Bom, esse texto não é meu. Só fiz isso uma vez – tirando citações dos famosos. Uma amiga resolveu escrever sobre o que pensa a respeito dos escritores, e sobre assuntos mais íntimos dela, a pedido de um amigo. Achei bacana, e é legal porque o texto traduz exatamente o que eu, escritor, penso sobre escritores. Não vou dizer o nome da amiga porque ela é tímida e não gosta de aparecer que nem eu. Espero que vocês gostem, e por favor comentem, senão ela acha que vocês não gostaram dela e só amam e só bajulam a mim. Bom, vamos ao texto.

“A Pedido de um Escritor…
 
(Um minuto olhando para o computador…)
          Bem é assim que alguém que não é escritor fica antes de qualquer tentativa de iniciar um texto… Pra que cargas d`água fui prometer isso a alguém? Não sei… não sei mesmo. Mas, enfim, ser escritor não deve ser difícil, né… Aliás, recordo-me muito bem dos meus tempos de infância, em que eu criava um mundo de fuga em um pedaço de papel e me divertia… divertíamo-nos eu, eu mesma e… e mais ninguém! Pensando por esse meu lado, deixado no passado, ser escritor parece ser muito triste, muito solitário, muito… confuso! Conheço alguns assim… não triste nem solitário, mas confuso! E não sei por que essa confusão me afeta! Enfim… mas um escritor já me disse um dia que o maior problema que ele enfrenta por ser escritor é o fato de as pessoas acharem que tudo que ele escreve é verdade! Confesso que não entendo muito bem essa de pseudônimos. Por que alguém assina um texto com um nome qualquer, se quem escreveu foi o próprio? Por que transferir pensamentos e idéias para alguém que simplesmente nem existe? Acho que é por isso que não sou escritora. Para mim, escrever é tornar vísivel a alma. É se fazer perceber a partir do seu íntimo. É falar sem falar. É desabafar!
          Esse texto ridículo tá sendo tão esperado, que, quando lerem, vão se decepcionar. Afinal, não deve ser muito bem o que se esperava. Muito menos se compara ao texto de um escritor de verdade! Mas é assim que eu sei… fazer o quê? Ao mesmo tempo em que estou tentando expor o que penso, estou totalmente incomodada. Nunca senti isso antes. Vai ver é porque meus textos de infância eram sobre o meu mundo de fuga, e hoje eu escrevo sobre a minha fuga do mundo.
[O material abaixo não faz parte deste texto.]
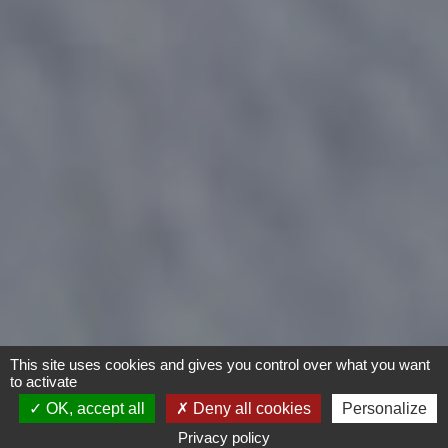
This site uses cookies and gives you control over what you want
to activate
OK, accept all
Deny all cookies
Personalize
Privacy policy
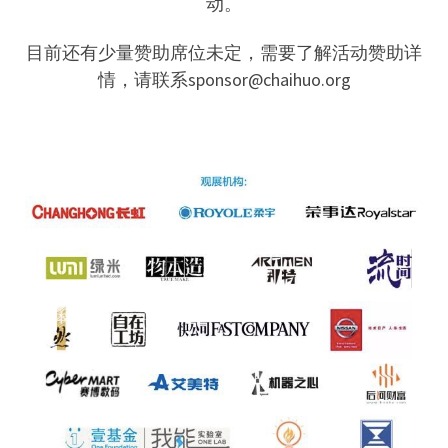
动。
目前还有少量赞助席位未定，需要了解活动赞助详
情，请联系sponsor@chaihuo.org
Fuga que apenas está na mente, mas que ainda não foi colocada em um papel antes desse momento, nem fará parte da vida real. Pelo menos, não por enquanto. Porque eu não quero fugir.
 
(Mais um minuto olhando para o computador… momento de reflexão de um escritor que não é escritor)
 
          É… parece que houve uma mudança de idéia repentina sobre a fuga. Não quero mesmo fugir; não da forma como eu deveria fugir. Mas eu aceitaria fugir com alguém que sempre me faz um convite para fugir. Fugir, fugir, fugir… Taí, uma idéia interessante, mas praticamente impossível. Acho que o jeito é começar a aceitar isso e voltar para o meu mundo de fuga antigo, da infância, do meu eu, eu mesma e mais ninguém! Talvez eu me torne mais feliz. Não tanto quanto se eu tivesse fugido com a pessoa certa.
          Aliás, pessoa certa… existe isso??? Se existisse pessoa certa já não nasceríamos destinados a encontrá-la? Seria tudo muito mais fácil! Mas seria feliz???? Particularmente, acho que não. Não haveria motivo para viver tanto. Vivemos sempre em busca de algo que renove a cada dia a nossa vontade de viver. E o mais é engraçado é que todos passam por um momento em que pensam que vão morrer antes da hora, seja na perda de um ente querido ou no fim de um relacionamento de anos. Mas a vida é tão incerta, cheia de supresas… sempre surge um novo alguém que nos traz a vontade de viver de volta, seja um filho, seja um novo amor. Essa é a beleza da vida: a incerteza! A incerteza do amanhã, do que seremos quando crescer, com quem casaremos e de quantos filhos teremos. Até o rostinho dos nossos filhos são incertos em um momento da vida, e ficamos muito felizes ao vê-los.
 
          É… acho que pra alguma coisa serviu esse pedido do escritor para mim. Refleti. Descobri que penso de uma maneira que jamais imaginei pensar. Obrigada, escritor!”